Copy out everything in the rows below, from the line that contains "هتل جاوید مشهد" down to the line that contains "Quanti soldi riescono da", including both of those lines. Leave the pictures out of your answer.

###

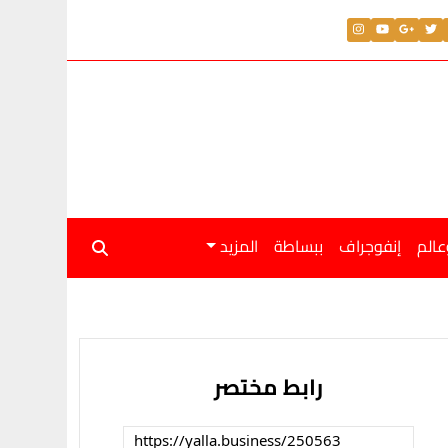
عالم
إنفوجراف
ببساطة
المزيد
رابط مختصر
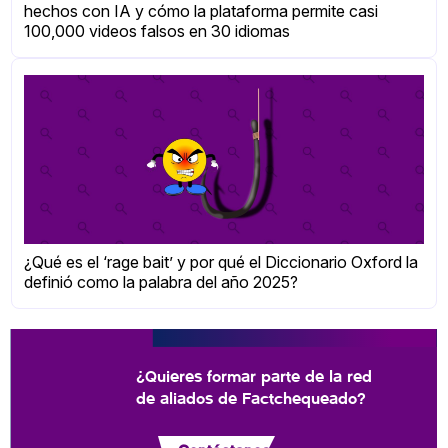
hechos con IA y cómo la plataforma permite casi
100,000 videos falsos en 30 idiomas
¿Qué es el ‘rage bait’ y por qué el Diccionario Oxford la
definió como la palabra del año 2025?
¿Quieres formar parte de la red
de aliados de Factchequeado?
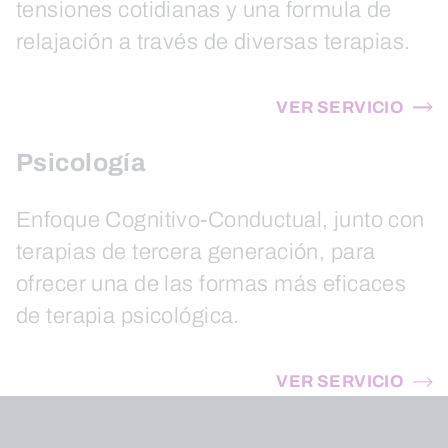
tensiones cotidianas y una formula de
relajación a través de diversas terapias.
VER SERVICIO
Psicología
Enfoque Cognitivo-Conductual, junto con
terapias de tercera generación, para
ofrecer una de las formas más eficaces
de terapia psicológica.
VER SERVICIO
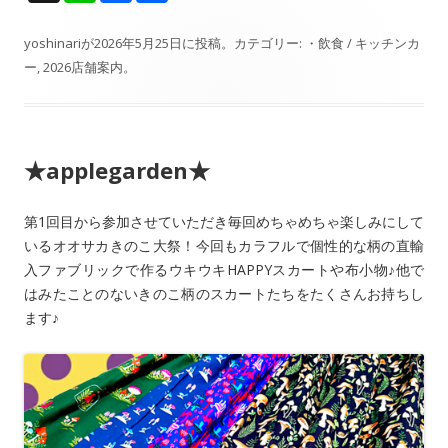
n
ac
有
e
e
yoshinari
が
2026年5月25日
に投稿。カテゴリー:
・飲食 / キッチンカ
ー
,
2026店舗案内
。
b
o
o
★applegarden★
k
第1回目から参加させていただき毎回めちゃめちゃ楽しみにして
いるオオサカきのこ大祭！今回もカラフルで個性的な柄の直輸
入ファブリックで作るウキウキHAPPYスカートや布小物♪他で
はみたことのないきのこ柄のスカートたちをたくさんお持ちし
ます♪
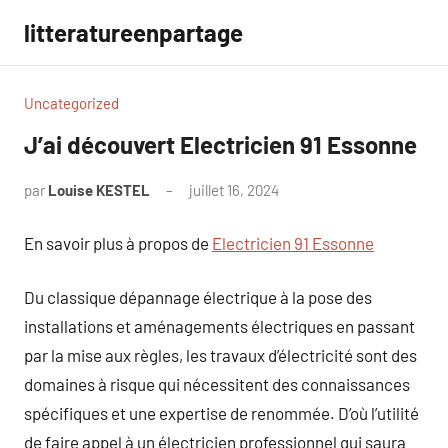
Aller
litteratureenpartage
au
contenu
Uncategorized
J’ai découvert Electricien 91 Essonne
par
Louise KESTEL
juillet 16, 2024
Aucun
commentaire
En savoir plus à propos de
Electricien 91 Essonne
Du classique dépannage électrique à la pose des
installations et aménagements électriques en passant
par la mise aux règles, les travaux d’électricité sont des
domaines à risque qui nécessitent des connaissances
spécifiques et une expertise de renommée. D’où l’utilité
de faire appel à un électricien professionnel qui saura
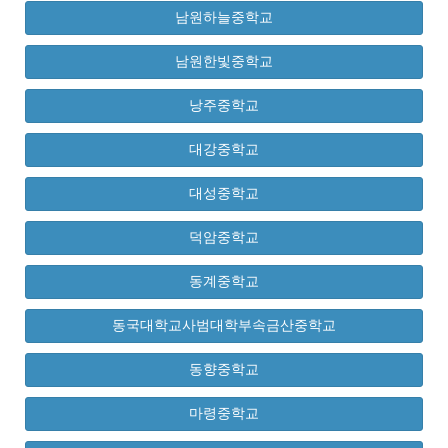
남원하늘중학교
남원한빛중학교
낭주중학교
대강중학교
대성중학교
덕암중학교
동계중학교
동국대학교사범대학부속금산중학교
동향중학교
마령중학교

###

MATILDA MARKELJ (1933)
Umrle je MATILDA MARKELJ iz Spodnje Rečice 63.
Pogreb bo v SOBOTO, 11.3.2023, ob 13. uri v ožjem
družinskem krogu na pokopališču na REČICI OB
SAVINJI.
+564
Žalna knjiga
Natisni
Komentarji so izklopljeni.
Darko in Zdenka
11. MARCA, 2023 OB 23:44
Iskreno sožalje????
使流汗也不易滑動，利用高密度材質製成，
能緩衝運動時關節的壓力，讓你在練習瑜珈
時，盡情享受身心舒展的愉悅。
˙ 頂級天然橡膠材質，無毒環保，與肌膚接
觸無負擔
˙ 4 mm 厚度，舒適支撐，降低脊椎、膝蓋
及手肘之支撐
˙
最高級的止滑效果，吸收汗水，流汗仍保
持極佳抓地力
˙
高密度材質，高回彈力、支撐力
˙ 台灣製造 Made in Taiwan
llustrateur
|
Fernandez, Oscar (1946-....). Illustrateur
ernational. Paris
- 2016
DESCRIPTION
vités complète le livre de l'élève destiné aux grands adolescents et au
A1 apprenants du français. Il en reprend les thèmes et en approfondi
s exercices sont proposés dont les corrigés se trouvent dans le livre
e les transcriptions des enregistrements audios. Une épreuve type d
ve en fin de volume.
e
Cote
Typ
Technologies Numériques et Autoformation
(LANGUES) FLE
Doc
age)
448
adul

###

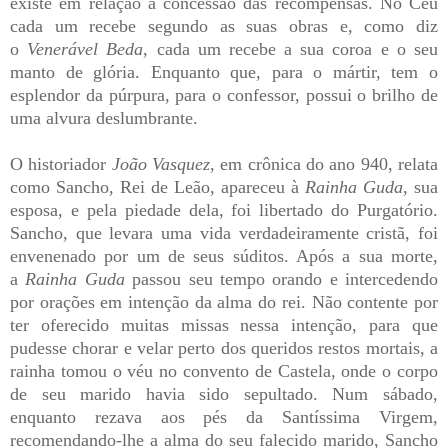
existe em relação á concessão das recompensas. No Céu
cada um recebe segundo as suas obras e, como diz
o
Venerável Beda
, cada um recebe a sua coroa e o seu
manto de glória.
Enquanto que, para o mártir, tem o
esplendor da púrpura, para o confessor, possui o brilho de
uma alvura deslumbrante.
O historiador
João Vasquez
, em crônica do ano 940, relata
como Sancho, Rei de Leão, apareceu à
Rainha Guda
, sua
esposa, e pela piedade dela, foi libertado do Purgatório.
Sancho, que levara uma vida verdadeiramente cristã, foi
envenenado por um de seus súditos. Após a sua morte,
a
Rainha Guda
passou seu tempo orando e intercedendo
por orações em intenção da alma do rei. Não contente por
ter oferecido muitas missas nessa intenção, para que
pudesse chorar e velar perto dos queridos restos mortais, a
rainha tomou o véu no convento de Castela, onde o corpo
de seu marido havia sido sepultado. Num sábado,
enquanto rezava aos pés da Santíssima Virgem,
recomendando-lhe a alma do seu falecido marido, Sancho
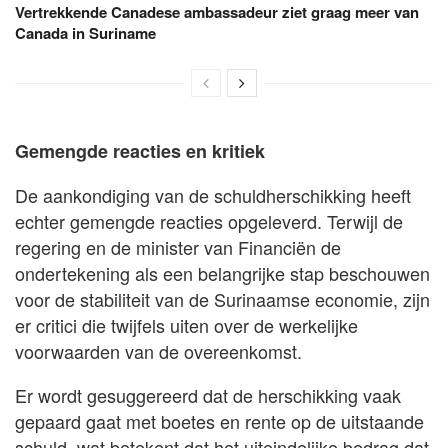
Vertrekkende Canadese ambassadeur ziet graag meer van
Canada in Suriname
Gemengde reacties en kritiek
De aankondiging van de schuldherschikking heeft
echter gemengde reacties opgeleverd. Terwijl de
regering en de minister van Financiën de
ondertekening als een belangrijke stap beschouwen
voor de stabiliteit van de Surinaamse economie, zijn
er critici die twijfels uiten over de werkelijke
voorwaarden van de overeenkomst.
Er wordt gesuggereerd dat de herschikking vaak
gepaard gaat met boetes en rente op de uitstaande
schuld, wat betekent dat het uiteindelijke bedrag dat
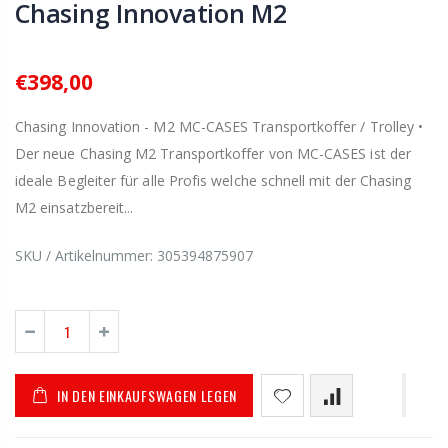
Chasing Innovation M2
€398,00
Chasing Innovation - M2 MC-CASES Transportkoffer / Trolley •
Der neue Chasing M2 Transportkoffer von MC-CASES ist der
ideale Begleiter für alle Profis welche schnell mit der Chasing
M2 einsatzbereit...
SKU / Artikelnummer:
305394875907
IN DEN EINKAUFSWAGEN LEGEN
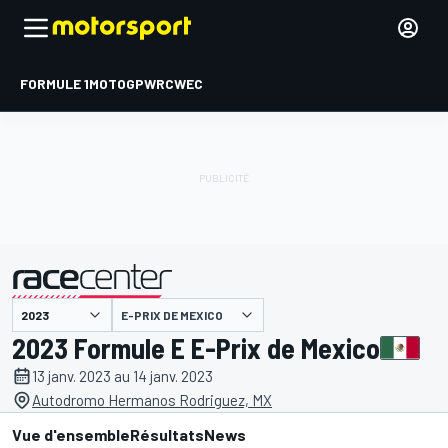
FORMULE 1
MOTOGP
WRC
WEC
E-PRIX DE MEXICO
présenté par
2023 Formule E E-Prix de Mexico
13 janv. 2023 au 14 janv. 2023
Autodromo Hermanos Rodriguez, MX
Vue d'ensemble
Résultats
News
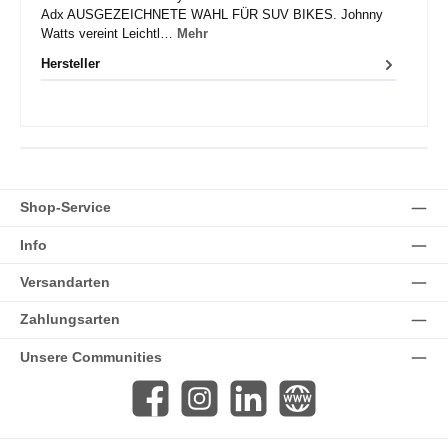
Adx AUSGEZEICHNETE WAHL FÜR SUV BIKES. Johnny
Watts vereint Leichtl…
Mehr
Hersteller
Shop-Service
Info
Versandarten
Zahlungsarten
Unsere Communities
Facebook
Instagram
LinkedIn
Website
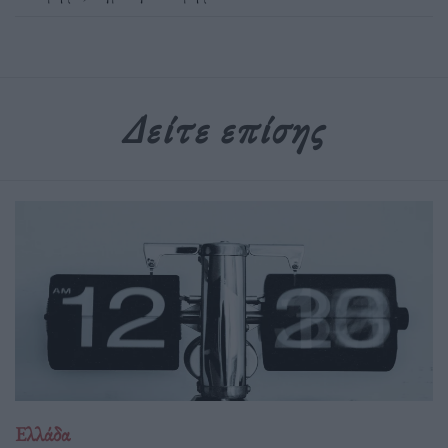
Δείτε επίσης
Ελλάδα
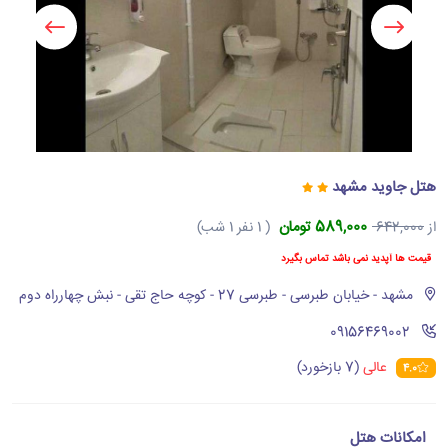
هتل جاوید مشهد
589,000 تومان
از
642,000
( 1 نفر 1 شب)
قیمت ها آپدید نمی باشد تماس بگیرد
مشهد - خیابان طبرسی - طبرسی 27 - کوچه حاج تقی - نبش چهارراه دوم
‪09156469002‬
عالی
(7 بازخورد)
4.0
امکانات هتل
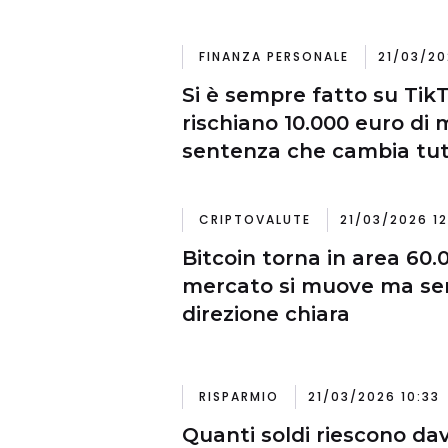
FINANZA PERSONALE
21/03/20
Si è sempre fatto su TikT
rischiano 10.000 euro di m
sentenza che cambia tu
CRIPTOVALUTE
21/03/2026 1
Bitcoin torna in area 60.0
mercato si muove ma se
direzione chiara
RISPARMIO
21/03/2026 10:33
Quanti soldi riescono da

###

# Written response:
هتل جاوید مشهد
589,000 تومان
از
642,000
( 1 نفر 1 شب)
قیمت ها آپدید نمی باشد تماس بگیرد
مشهد - خیابان طبرسی - طبرسی 27 - کوچه حاج تقی - نبش چهارراه دوم
‪09156469002‬
عالی
(7 بازخورد)
4.0
امکانات هتل
FINANZA PERSONALE
21/03/20
Si è sempre fatto su TikT
rischiano 10.000 euro di m
sentenza che cambia tu
CRIPTOVALUTE
21/03/2026 1
Bitcoin torna in area 60.0
mercato si muove ma se
direzione chiara
RISPARMIO
21/03/2026 10:33
Quanti soldi riescono da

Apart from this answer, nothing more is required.